YEAR A: HOMILY FOR THE 3RD SUNDAY OF ADVENT
HOMILY THEME: REJOICE FOR OUR SAVIOUR COMES TO SAVE US
BY: Rev. Fr. Jacob Aondover ATSU
HOMILY: READINGS: ISAIAH 35:1-6a.10, PSALM 146, JAMES 5:7-10, MATTHEW 11:2-11
My dearly beloved brothers and sisters in Christ, “rejoice in the Lord always. I shall say it again: rejoice! Gaudate in Domino semper: iterum dico, gaudate” (Phil. 4:4), because the Lord whose coming we await, our salvation is nearer to us than we first believed (Rom. 13:11). Gaudate is a Latin word meaning ‘rejoice’ and Gaudate Sunday, according to the Church’s teaching signifies the imminent arrival of our Lord Jesus Christ. Today unlike the other days of Advent, we are called to hail and worship with joy, the Lord, the bearer of our salvation who is close at hand.

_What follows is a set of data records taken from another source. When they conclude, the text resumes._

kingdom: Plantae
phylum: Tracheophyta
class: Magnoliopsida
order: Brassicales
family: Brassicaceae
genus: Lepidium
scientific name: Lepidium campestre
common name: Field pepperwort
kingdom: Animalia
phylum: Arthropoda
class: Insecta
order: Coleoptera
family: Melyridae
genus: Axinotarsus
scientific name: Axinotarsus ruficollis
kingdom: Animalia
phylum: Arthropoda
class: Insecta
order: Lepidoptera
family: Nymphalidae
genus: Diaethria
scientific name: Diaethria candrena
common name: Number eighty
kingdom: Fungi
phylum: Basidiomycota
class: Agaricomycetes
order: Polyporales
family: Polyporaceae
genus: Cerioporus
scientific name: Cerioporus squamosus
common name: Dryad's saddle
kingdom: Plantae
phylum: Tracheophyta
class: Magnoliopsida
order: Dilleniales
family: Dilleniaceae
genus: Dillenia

The apostle James captures this mood nicely in 5:7-10 when he tells us that no farmer wails while waiting for his planted crops to yield fruits but patiently and expectantly wait for the harvest. So too are we supposed to set our hearts on the Messiah whose coming is nigh. Living in a world where pessimism seemingly rules as occasioned by the many recurrent hardships; we may tend to conclude that there is no reason to rejoice and be glad. In a world where, workers’ salaries are not paid, where good health care is fast becoming a thing of the rich, and education is eluding the poor; where balanced diets are only fantasized about by a dangerous majority; where crime is celebrated and virtue scorned, where the good suffer whilst the evil and wicked live flamboyant and extravagant lifestyles, etc. we may easily give convincing excuses as to why we shouldn’t rejoice.
Brethren, using the words of James 5:10, I charge us thus: “As an example of patient suffering, take the prophets who spoke in the name of the Lord.” These were maltreated and killed subsequently, yet none of them relented but waited for the vindication of the Lord. Dear teachers, health workers, civil servants, blue collar workers, commoners, the oppressed and marginalized; those suffering untold hardships and so on, may I remind you of the promise of God to us in Isaiah 35:1ff, ‘our wilderness and dry lands (sufferings) shall be glad, the deserts working against us shall become blossoming grounds; soon we shall experience the majesty of God who comes to strengthen our weak hands and feeble knees. Soon, even now, with our faith in a better tomorrow, and trusting in the merits of the coming Messiah, may I charge us all to stop being afraid, put away our worries, anxieties and be strong; for “Behold, our God will come with vengeance and recompense, he will come to save us” (Isaiah 35:4).
Indeed, Matthew 11:2-11 is a taste of what the Messianic reign will look like, “the blind having their sight restored, the lame walking, lepers cleansed, the deaf hearing, the dead being raised; the poor having the good news preached to them…” (Matt. 11:4ff). We are called to long for the coming of the Messiah this Christmas, we are called to seek to know him and desire his presence in our lives, and we are challenged to draw nearer to him so that we can experience his loving touch. Only Christ, the reason for our being, can make us happy here on earth.
We may wail over unpaid salaries, fume over the wrongs done against us, and complain about the many injustices prevalent in our world, etc. what happens after, anxiety, worry and pain over lost courses. With Christ in the picture however, we find a cooling, a healing, a revival, we are recuperated, rejuvenated and given reasons to be happy and rejoice. May the Messiah’s coming lead us out of our sorrowing into a happy rejoicing. May he turn our despair into hope, our hate into love, our avarice into charity, our sinfulness into righteousness; that so, we may go rejoicing into the house of the Lord (Psa. when his day finally comes. Amen.